▶ _INSTRUCTIONS_:
**1)** Reproduce the magnesium sheet study between "Investigation of the" and "In-Situ Experimental Techniques.", inclusive, substituting "Magnesium Strip" for "Magnesium Sheet".
**2)** Answer these about the magnesium sheet study:
(a) Which two in-situ techniques were used?
(b) What does the additional heat treatment result in?
(c) By roughly what percentage is the yield stress in the TD lower than in the RD?

▶ _EXTRACTED TEXT_:
Investigation of the Microstructure Evolution and Deformation Mechanisms of a Mg-Zn-Zr-RE Twin-Roll-Cast Magnesium Sheet by In-Situ Experimental Techniques.

Kristián Máthis,Heeman Choe,Klaudia Horváth,Kwang Shin,Alexei Vinogradov,Gergely Farkas

doi:10.3390/ma11020200

Abstract

Twin roll casting (TRC), with a relatively fast solidification rate, is an excellent production method with promising potential for producing wrought semi or final Mg alloy products that can often suffer from poor formability. We investigate in this study the effect of the TRC method and the subsequent heat treatment on the microstructure and deformation mechanisms in Mg-Zn-Zr-Nd alloy deformed at room temperature using the in-situ neutron diffraction and acoustic emission techniques and ex-situ texture measurement and microscopy, respectively. Although a higher work hardening is observed in the rolling direction due to the more intensive <a>-type dislocation activity, the difference in the mechanical properties of the specimens deformed in the RD and TD directions is small in the as-rolled condition. An additional heat treatment results in recrystallization and significant anisotropy in the deformation. Due to the easier activation of the extension twinning in the TD given by texture, the yield stress in the TD is approximately 40% lower than that in the RD.

▶ _RECORD SET_:
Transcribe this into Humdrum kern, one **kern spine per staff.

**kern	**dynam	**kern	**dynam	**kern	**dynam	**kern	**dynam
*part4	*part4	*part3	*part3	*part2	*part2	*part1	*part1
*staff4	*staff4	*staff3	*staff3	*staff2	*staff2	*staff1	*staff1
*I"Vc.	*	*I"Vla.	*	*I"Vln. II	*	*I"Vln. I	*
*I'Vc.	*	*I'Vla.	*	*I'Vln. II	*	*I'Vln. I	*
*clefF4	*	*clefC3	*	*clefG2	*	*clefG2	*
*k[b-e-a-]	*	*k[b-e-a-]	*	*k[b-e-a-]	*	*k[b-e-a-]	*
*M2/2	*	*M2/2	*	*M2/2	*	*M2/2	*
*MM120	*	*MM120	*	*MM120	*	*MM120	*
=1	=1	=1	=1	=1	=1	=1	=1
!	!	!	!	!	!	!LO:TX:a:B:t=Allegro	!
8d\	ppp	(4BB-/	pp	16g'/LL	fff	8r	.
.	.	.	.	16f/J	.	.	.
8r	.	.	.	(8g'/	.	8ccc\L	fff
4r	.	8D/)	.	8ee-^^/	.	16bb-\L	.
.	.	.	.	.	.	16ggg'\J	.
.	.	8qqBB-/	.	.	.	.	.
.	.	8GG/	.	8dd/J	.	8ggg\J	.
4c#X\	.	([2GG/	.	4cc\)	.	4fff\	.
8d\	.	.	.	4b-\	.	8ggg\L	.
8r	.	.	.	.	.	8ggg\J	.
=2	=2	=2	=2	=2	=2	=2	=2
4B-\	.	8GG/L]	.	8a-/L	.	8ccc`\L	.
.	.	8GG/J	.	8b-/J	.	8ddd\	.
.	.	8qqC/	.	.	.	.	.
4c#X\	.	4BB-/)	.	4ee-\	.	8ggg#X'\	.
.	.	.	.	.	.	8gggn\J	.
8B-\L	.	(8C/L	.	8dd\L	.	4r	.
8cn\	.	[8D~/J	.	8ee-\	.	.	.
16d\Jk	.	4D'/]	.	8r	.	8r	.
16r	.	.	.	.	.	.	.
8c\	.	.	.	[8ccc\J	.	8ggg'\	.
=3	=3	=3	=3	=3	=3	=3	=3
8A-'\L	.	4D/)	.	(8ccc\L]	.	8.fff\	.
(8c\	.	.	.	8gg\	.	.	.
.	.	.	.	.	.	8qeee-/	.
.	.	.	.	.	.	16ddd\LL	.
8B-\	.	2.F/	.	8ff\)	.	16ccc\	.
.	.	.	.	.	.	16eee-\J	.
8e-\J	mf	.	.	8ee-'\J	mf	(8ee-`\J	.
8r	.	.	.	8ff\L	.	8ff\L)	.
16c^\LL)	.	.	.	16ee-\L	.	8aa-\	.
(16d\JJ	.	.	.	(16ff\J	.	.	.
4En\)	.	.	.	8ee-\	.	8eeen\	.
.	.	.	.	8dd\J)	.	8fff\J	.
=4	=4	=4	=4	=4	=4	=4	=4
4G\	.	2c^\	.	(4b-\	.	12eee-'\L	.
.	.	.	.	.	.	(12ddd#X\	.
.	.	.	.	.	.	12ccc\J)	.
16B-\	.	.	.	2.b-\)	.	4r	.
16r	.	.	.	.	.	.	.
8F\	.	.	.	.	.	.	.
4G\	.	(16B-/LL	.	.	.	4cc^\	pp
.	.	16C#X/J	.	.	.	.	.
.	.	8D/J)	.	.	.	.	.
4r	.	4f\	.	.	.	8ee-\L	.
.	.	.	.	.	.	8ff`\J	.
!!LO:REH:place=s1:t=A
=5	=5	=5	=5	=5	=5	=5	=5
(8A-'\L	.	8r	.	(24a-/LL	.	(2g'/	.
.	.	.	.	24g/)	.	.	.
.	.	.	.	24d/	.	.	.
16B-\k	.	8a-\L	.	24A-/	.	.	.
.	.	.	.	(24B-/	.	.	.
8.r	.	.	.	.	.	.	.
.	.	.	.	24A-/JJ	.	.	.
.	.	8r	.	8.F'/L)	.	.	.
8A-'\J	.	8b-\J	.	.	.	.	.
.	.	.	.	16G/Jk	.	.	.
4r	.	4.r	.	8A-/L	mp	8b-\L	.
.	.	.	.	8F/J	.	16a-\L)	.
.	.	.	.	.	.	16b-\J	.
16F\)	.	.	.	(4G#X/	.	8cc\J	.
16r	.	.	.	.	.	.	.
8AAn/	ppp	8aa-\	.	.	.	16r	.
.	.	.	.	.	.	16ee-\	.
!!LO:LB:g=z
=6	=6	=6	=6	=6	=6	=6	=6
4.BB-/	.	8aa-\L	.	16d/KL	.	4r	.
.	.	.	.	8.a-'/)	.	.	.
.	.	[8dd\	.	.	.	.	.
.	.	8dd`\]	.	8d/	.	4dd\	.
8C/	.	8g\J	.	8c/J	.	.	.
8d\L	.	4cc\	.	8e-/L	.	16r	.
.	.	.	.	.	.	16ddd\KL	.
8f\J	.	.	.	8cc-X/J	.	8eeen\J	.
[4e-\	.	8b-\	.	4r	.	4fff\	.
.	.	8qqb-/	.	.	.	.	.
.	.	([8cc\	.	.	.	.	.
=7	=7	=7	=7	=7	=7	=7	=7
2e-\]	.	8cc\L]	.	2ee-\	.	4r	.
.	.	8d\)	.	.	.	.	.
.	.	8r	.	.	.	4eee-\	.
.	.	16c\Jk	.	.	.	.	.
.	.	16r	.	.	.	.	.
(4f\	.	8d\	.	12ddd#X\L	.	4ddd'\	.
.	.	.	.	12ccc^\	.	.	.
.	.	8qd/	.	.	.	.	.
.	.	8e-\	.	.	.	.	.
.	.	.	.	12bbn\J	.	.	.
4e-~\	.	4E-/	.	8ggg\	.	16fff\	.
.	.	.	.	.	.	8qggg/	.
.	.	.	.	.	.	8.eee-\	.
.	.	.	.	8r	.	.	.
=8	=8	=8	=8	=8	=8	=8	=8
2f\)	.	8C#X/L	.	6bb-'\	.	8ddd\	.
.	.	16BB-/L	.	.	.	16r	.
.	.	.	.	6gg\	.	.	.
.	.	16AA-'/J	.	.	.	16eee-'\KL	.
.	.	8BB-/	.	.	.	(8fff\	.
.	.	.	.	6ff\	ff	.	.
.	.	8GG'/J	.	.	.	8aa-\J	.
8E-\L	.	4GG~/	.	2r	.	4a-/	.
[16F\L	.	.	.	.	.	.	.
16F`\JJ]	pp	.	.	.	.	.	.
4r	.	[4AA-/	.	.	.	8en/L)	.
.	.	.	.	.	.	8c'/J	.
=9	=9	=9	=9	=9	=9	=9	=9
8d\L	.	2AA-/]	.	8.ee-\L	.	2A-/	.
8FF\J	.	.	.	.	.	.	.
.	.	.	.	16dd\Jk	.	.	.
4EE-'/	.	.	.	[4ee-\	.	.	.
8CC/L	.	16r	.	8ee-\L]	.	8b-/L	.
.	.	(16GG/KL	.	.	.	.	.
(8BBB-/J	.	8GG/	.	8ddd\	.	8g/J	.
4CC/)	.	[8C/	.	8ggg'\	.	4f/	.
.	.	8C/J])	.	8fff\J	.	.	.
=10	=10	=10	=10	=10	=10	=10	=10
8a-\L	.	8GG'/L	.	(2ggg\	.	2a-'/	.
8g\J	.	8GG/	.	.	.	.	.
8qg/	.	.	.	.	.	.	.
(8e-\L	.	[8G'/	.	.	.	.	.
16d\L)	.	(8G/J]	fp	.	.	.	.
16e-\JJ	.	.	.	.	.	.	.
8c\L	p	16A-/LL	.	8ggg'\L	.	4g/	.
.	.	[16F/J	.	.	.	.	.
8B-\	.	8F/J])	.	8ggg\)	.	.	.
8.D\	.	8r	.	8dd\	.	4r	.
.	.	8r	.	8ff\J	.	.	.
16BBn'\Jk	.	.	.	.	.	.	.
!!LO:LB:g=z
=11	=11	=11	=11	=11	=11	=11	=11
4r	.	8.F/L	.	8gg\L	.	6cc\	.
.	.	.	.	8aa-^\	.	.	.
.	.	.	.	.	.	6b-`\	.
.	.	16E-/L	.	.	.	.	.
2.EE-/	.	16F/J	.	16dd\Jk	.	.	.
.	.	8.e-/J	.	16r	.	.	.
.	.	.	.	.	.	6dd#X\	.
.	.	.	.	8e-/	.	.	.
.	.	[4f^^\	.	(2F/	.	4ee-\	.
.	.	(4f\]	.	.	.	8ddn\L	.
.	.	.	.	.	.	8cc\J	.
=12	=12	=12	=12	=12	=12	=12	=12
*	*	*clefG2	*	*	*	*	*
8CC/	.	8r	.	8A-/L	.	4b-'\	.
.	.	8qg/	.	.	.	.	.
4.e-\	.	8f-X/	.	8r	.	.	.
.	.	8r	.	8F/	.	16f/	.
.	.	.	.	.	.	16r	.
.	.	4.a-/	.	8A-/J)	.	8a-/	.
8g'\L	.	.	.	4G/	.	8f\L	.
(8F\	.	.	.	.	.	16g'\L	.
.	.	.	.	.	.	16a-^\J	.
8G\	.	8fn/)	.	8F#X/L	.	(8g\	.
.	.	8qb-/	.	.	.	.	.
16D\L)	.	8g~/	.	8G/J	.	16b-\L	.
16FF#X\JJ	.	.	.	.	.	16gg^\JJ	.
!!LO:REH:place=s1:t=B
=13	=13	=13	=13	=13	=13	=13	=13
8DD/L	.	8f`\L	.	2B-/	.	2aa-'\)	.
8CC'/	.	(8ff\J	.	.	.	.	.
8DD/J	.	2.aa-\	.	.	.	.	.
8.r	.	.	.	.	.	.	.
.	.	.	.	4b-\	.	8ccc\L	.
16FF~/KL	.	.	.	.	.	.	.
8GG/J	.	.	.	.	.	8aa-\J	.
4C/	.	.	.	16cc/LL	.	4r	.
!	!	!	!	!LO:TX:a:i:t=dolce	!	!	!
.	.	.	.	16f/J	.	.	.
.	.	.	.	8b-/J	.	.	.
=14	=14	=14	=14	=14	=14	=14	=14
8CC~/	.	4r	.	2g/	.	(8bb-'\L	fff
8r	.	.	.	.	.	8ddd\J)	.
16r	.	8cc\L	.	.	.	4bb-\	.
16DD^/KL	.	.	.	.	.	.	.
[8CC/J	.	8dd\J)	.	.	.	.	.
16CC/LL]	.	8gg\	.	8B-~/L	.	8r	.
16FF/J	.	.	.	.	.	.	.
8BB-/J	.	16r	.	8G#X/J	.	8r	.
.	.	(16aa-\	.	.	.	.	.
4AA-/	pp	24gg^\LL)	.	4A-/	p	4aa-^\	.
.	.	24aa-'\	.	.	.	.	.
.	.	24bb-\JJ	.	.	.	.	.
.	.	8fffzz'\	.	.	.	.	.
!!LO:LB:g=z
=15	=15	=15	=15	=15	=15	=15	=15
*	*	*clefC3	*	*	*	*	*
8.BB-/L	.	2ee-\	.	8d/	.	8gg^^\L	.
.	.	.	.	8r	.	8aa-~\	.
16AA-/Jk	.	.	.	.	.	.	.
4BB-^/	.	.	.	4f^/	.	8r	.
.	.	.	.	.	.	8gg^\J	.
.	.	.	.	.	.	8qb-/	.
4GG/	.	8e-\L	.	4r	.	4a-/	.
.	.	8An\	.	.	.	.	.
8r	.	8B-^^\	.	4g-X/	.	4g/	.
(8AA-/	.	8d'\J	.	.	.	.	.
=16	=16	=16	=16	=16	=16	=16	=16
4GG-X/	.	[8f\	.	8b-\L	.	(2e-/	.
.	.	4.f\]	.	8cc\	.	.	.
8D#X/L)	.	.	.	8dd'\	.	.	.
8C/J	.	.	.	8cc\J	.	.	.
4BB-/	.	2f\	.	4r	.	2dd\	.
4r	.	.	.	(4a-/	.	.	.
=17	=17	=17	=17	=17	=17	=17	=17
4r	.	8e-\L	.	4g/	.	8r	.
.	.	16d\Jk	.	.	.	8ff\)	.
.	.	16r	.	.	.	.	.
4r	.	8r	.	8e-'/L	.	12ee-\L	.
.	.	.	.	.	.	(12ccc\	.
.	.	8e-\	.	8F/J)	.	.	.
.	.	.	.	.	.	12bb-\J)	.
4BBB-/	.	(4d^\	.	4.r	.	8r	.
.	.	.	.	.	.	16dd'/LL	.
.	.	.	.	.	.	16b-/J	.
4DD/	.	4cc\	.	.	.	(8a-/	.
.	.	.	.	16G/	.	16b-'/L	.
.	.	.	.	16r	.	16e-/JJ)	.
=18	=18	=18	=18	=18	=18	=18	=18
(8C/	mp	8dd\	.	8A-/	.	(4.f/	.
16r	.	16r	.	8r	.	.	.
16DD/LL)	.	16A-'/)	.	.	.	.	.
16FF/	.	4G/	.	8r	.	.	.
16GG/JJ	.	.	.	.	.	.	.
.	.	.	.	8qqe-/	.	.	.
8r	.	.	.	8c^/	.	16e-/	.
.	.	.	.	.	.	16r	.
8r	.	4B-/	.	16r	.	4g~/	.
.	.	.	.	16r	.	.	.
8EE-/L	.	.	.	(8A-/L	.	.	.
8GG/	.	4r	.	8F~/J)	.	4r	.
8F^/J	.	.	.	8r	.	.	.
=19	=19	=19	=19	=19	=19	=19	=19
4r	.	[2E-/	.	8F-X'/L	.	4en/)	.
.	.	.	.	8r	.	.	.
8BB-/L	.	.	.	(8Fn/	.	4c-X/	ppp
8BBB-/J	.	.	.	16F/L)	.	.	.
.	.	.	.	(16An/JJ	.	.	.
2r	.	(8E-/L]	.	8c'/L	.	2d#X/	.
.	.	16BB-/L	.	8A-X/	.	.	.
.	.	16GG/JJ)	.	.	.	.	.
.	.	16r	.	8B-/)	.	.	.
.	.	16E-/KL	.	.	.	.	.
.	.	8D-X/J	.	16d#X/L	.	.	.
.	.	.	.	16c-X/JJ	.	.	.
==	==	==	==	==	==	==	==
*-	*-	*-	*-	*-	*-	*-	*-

▶ _SOLUTIONS TO THE EXERCISE_:
**1)**
Investigation of the Microstructure Evolution and Deformation Mechanisms of a Mg-Zn-Zr-RE Twin-Roll-Cast Magnesium Strip by In-Situ Experimental Techniques.

**2)**
(a) Neutron diffraction and acoustic emission.
(b) Recrystallization and significant anisotropy in the deformation.
(c) Approximately 40%.